-------- Exercise data --------

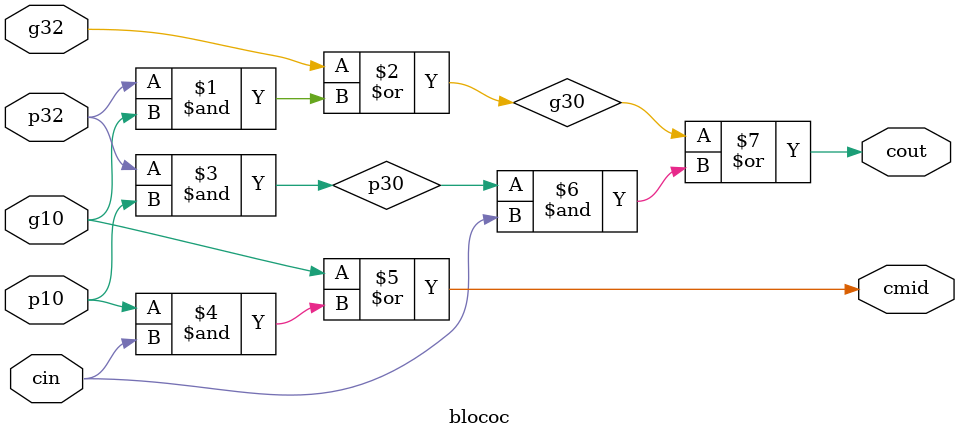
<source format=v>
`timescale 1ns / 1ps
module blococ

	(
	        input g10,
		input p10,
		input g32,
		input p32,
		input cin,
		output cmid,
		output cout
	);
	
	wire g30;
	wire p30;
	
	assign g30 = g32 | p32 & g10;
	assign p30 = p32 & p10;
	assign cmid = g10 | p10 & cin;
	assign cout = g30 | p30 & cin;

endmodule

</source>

--------
-------- Exercise data --------

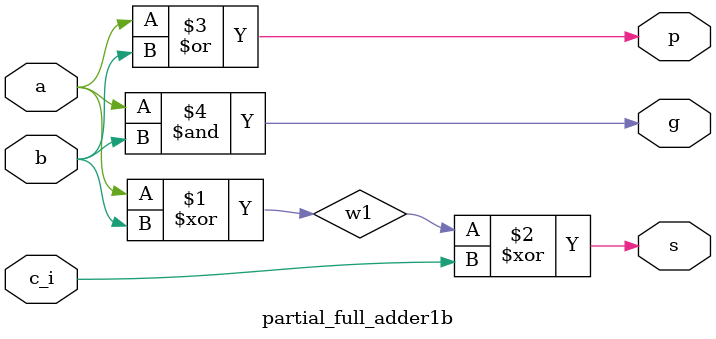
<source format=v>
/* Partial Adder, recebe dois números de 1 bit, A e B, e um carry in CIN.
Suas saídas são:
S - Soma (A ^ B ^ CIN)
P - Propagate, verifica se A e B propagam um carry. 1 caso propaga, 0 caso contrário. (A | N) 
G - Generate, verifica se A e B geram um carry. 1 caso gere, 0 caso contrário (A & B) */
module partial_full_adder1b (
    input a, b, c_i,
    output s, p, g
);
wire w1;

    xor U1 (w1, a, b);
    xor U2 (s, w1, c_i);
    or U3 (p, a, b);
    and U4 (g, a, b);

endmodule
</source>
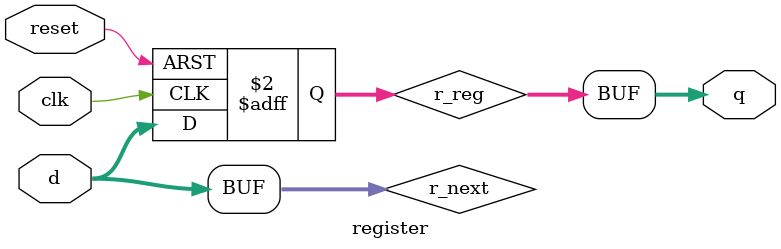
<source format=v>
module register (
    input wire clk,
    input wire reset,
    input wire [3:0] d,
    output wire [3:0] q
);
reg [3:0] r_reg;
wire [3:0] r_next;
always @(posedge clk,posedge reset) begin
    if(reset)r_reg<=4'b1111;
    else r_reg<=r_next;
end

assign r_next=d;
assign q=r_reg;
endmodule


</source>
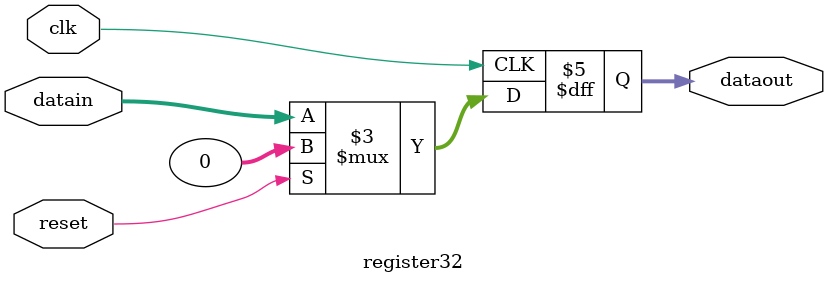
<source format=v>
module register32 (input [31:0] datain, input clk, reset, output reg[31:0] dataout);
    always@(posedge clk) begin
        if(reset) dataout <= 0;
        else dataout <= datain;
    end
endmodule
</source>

--------
-------- Exercise data --------

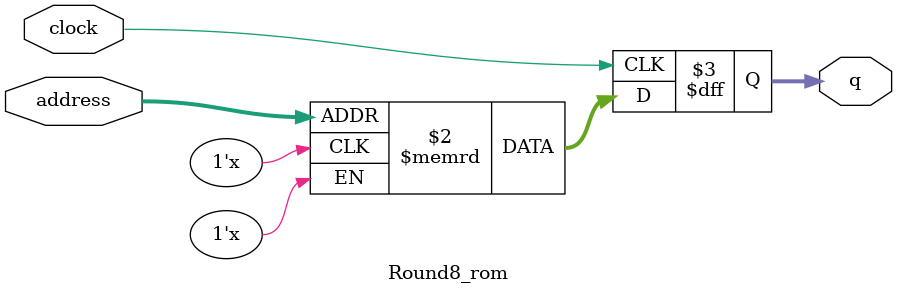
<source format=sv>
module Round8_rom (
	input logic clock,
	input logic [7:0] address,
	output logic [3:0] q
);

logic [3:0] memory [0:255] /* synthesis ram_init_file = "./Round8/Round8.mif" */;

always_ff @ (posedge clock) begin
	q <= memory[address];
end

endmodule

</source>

--------

Action item: Go through the entries above and report every line in which the word "logic" appears.

Answer area:
	input logic clock,
	input logic [7:0] address,
	output logic [3:0] q
logic [3:0] memory [0:255] /* synthesis ram_init_file = "./Round8/Round8.mif" */;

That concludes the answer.